**EXERCISE BRIEF**
Go to the line with "39: (758, 164)" in the entries below and write out every line from there through the line with "[00:02.800]", exactly and without pictures.

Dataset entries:
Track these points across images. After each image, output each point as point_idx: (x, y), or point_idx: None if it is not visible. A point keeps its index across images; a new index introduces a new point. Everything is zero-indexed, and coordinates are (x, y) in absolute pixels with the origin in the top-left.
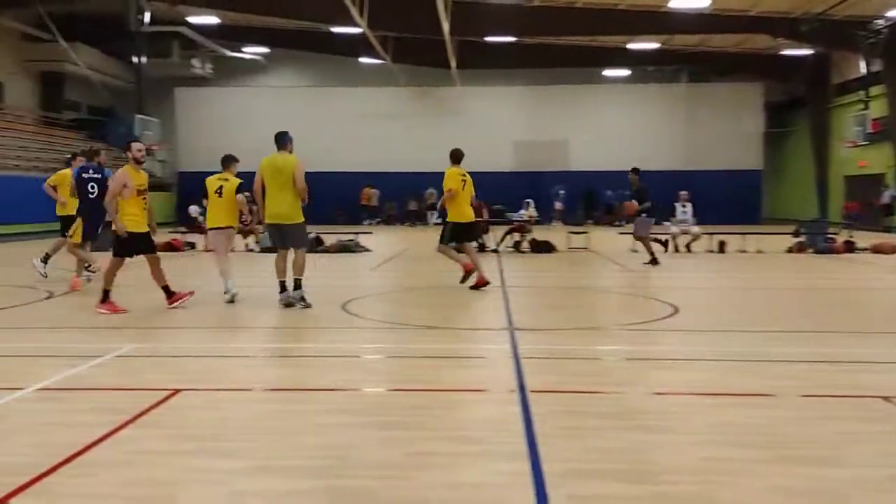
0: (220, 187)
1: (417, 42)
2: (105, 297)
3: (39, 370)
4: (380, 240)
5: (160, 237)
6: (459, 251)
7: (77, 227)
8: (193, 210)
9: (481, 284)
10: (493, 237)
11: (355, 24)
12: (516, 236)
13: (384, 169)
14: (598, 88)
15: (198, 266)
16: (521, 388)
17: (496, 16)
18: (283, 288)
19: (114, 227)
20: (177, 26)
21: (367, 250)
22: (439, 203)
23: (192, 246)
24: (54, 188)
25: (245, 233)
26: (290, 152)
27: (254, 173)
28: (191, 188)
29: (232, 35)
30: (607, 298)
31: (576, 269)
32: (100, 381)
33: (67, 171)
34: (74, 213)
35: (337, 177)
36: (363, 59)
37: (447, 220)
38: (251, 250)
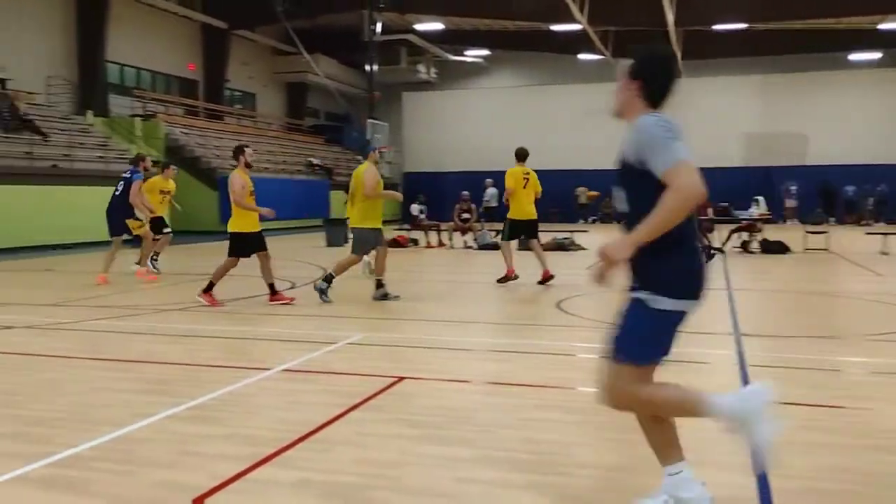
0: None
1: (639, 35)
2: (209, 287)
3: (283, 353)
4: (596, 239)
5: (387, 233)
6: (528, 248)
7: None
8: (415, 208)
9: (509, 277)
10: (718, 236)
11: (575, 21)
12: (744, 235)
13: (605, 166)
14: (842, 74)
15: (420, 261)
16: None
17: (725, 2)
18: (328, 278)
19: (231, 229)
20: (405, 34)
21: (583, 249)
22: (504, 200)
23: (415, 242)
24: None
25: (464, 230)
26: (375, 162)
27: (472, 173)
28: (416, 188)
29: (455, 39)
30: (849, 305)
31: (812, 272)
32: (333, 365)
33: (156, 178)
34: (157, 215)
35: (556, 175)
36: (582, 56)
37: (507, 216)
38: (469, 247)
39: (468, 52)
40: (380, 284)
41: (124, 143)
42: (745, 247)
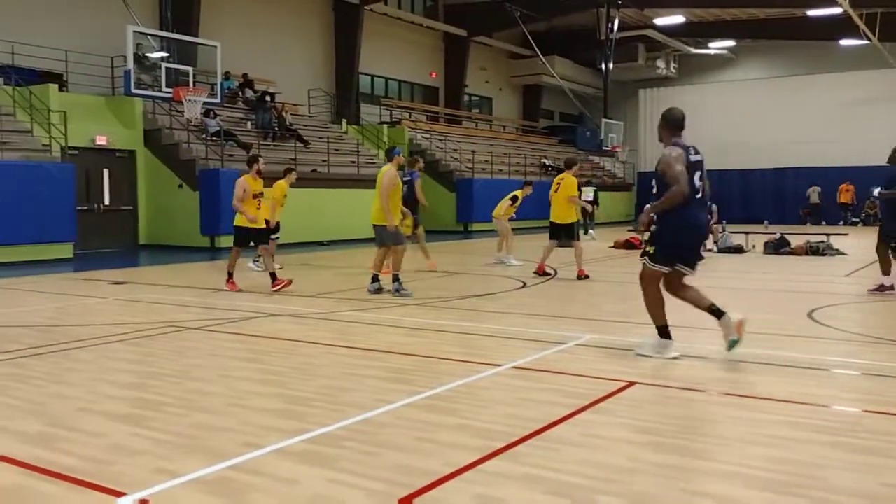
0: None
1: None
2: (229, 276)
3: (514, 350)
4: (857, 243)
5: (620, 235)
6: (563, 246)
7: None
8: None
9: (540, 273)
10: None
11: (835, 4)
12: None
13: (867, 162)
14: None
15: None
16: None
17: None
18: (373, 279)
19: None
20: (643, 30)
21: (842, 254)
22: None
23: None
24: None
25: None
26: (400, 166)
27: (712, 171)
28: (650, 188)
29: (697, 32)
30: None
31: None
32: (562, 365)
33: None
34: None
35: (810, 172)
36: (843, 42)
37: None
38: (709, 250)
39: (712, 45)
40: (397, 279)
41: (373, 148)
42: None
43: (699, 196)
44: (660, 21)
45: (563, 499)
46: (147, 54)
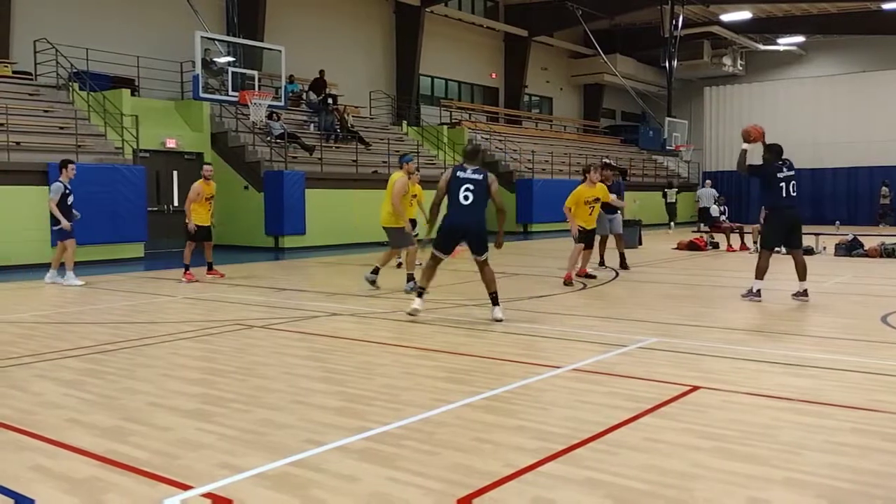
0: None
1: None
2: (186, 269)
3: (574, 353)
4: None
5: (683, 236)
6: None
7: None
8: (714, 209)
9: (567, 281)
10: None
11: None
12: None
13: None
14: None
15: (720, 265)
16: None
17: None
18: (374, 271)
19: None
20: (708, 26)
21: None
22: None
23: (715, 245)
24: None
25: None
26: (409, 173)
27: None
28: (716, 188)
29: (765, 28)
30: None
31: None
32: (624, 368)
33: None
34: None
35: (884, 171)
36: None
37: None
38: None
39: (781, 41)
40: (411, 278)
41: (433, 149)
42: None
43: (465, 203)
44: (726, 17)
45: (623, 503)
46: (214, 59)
---
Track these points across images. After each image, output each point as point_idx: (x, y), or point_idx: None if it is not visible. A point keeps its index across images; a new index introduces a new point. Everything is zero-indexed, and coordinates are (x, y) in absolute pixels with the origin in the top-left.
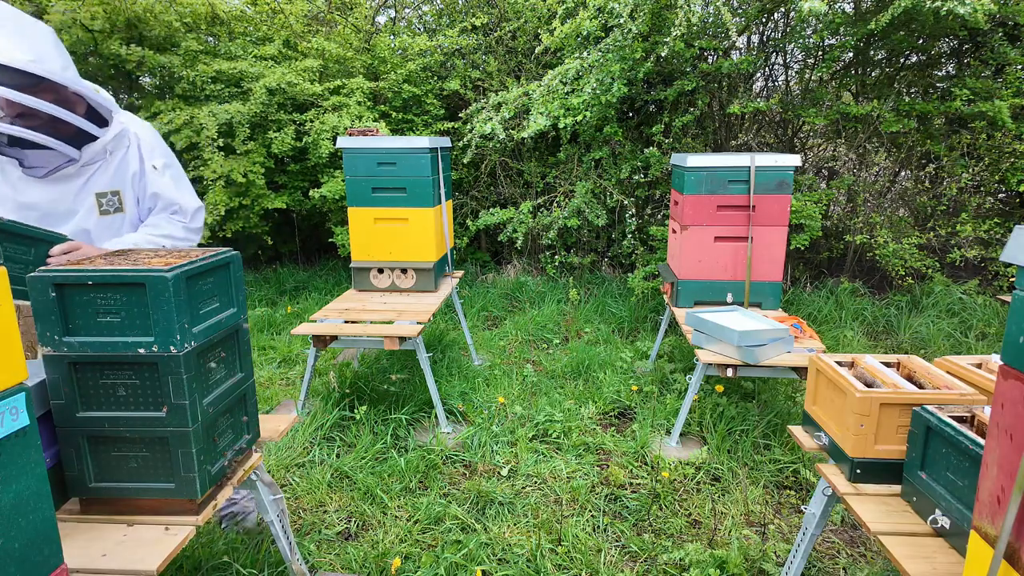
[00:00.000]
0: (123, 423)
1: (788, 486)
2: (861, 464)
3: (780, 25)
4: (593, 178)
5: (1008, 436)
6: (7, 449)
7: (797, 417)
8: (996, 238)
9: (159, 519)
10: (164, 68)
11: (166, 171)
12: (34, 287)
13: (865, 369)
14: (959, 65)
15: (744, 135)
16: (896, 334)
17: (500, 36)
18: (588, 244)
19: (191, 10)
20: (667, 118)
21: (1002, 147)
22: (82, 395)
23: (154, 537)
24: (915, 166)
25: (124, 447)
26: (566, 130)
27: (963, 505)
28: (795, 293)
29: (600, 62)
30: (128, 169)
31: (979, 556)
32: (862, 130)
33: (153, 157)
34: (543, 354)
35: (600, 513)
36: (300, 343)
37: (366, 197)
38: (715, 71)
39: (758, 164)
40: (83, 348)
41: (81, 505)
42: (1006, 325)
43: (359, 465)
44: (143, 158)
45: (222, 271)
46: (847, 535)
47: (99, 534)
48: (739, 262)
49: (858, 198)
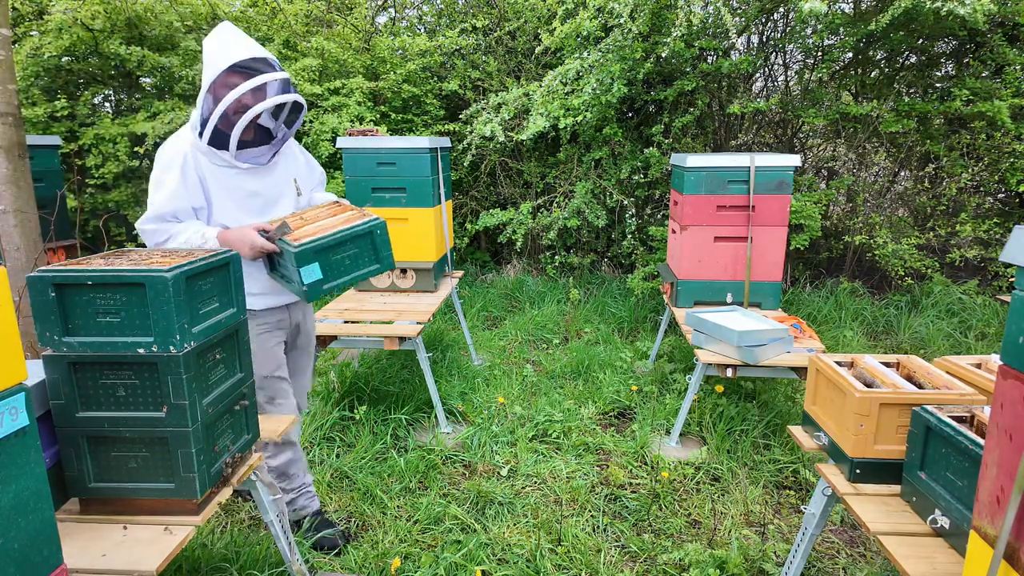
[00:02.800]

**WRITTEN SOLUTION**
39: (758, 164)
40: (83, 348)
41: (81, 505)
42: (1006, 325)
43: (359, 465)
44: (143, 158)
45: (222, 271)
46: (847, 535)
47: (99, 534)
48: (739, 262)
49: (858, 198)
[00:02.800]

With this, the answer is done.